Quick answer for engine overheating/cold radiator would be:
a) Check there is coolant in the system: refill as needed and check for leaks. Remember to purge air bubbles: my way is that as I add coolant I squeeze the hoses attached to the engine, like a hand rubber pump, then start the engine without radiator cap, for some seconds, then redo.
b) Check thermostat: an easy way is to remove the thermostat completely and run the engine without it for a test. A way to check the thermostat is to heat water and immerse the thermostat hanged with some wires, if water is hot enough (varies for thermostats but would be between 80C to 90C) the thermostat should "click", i.e., open. NOTE: some engine designs requires the thermostat to be placed in its correct position, otherwise coolant won't flow as designed/needed.
c) Check water pump: be sure engine has coolant, start engine and slowly release the "out" hose from the engine, commonly at the engine's head.

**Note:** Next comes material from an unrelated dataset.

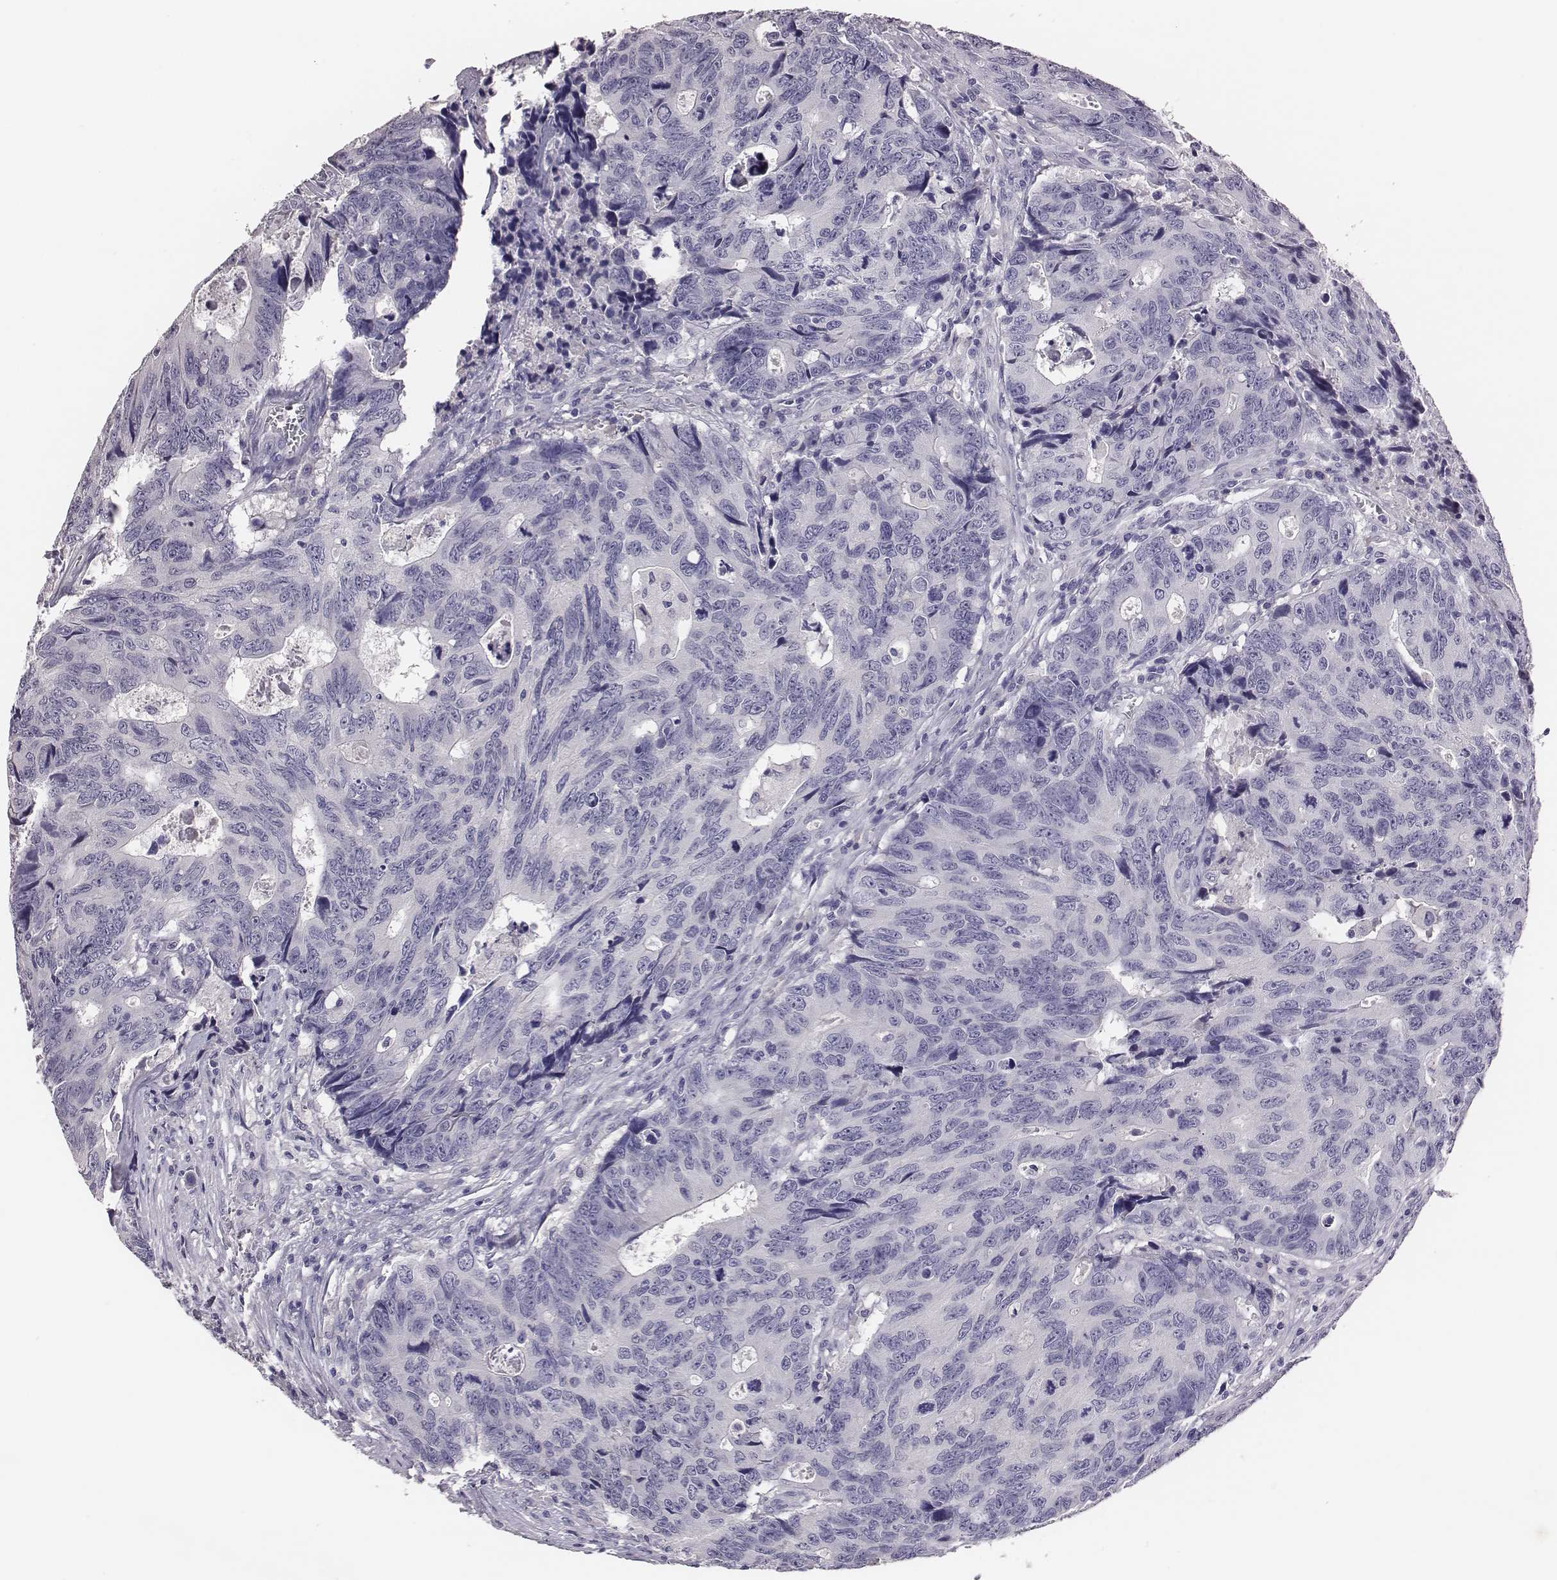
{"staining": {"intensity": "negative", "quantity": "none", "location": "none"}, "tissue": "colorectal cancer", "cell_type": "Tumor cells", "image_type": "cancer", "snomed": [{"axis": "morphology", "description": "Adenocarcinoma, NOS"}, {"axis": "topography", "description": "Colon"}], "caption": "A histopathology image of colorectal cancer (adenocarcinoma) stained for a protein exhibits no brown staining in tumor cells.", "gene": "EN1", "patient": {"sex": "female", "age": 77}}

Or slowly release the hose to the radiator. You should see water coming out with some pressure. Otherwise, remove water pump and check if it is sound.
d) Check water coming out from engine: the engine block/engine head could be severely stuck. Add coolant, start engine, release "out" hose. Coolant should flow out with pressure.
e) Check "in" and "out" hoses in radiator: release one first, check, then the other. Coolant should flow freely, otherwise radiator could be clogged.
Resuming what to blame:
No coolant, bad thermostat, bad water pump, clogged engine block/engine head (it was my latest ordeal...totally blocked with soil), clogged radiator (was my previous ordeal, when acquired this car...tons of gasketmaker silicon gunk).
When starting the engine for the procedures I said above, always do with cold engine! Don't scald yourself. Starting the engine for a few seconds, cold, to check this stuff won't be enough time to heat it that much, and if it does, just let is cool down.